**The task**
Go through the material that comes after this and count the lines containing "coaster"; report only the count.

**Task data**

++++++++

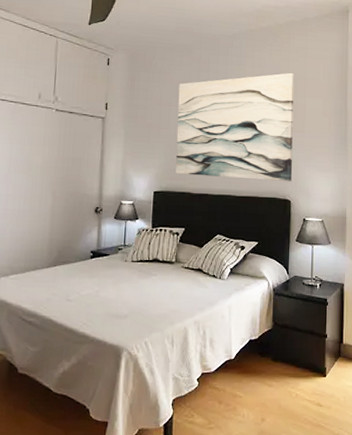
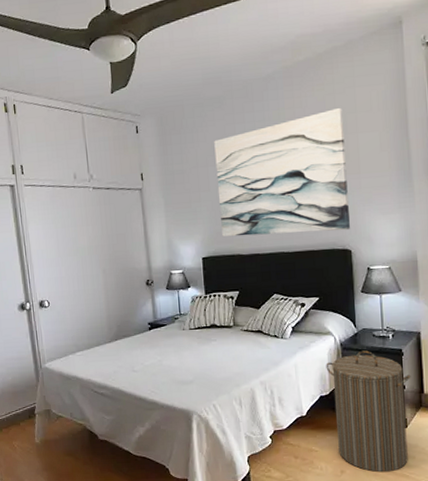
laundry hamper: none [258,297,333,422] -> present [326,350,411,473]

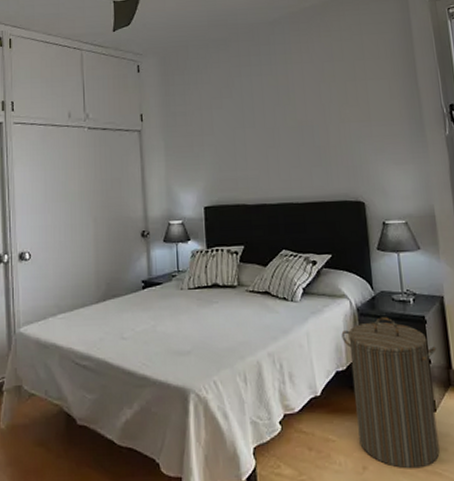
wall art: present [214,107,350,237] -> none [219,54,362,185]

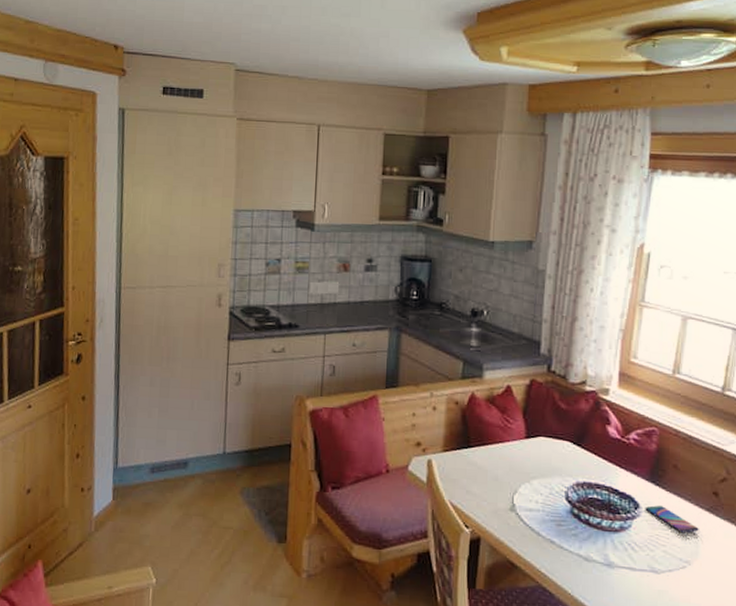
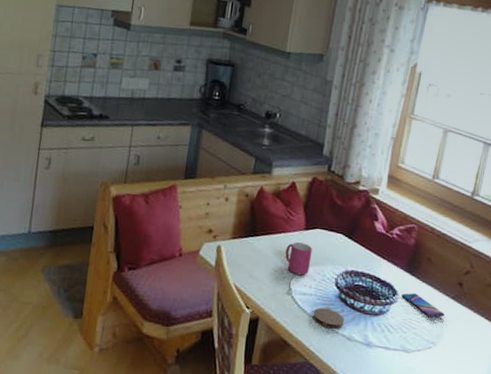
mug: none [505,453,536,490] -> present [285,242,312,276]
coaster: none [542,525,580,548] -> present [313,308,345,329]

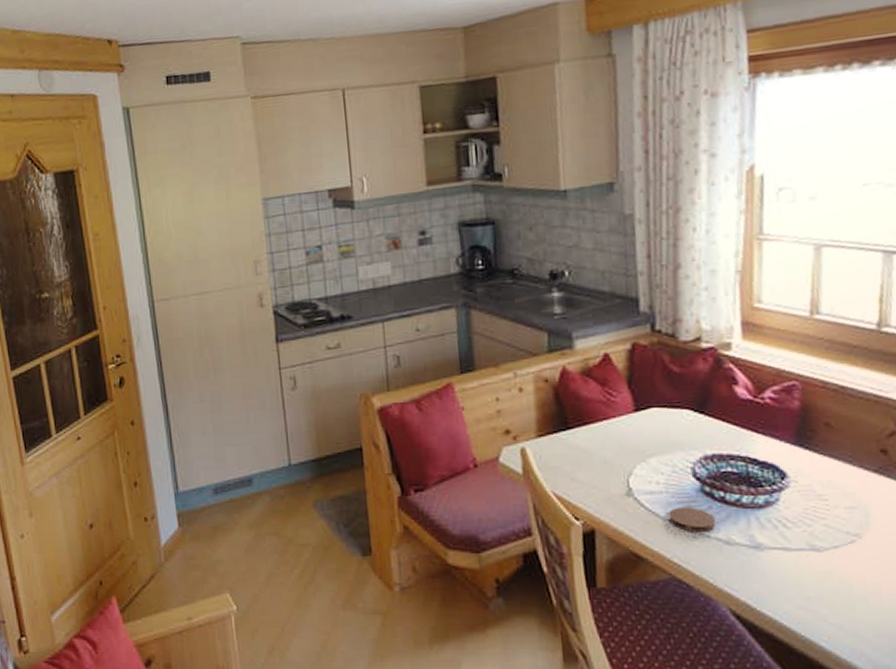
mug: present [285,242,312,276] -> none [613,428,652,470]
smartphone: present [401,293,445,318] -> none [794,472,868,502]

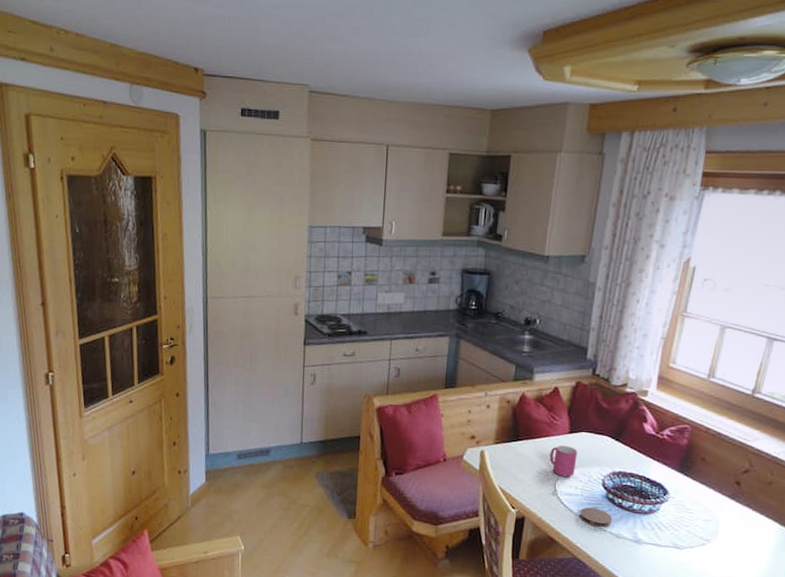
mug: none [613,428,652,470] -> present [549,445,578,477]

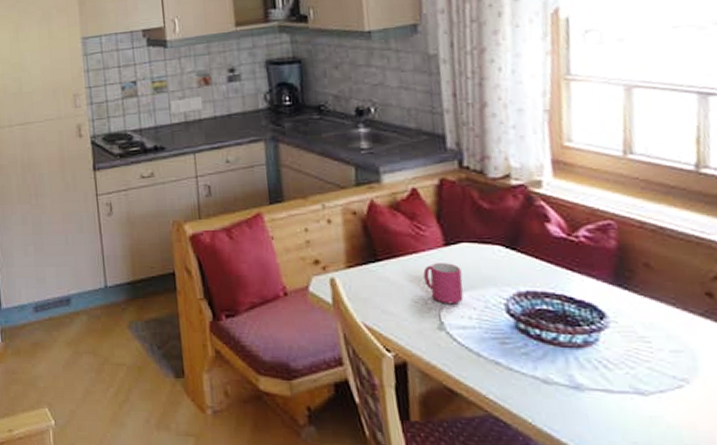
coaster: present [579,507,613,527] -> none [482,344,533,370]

++++++++

**Task response**
2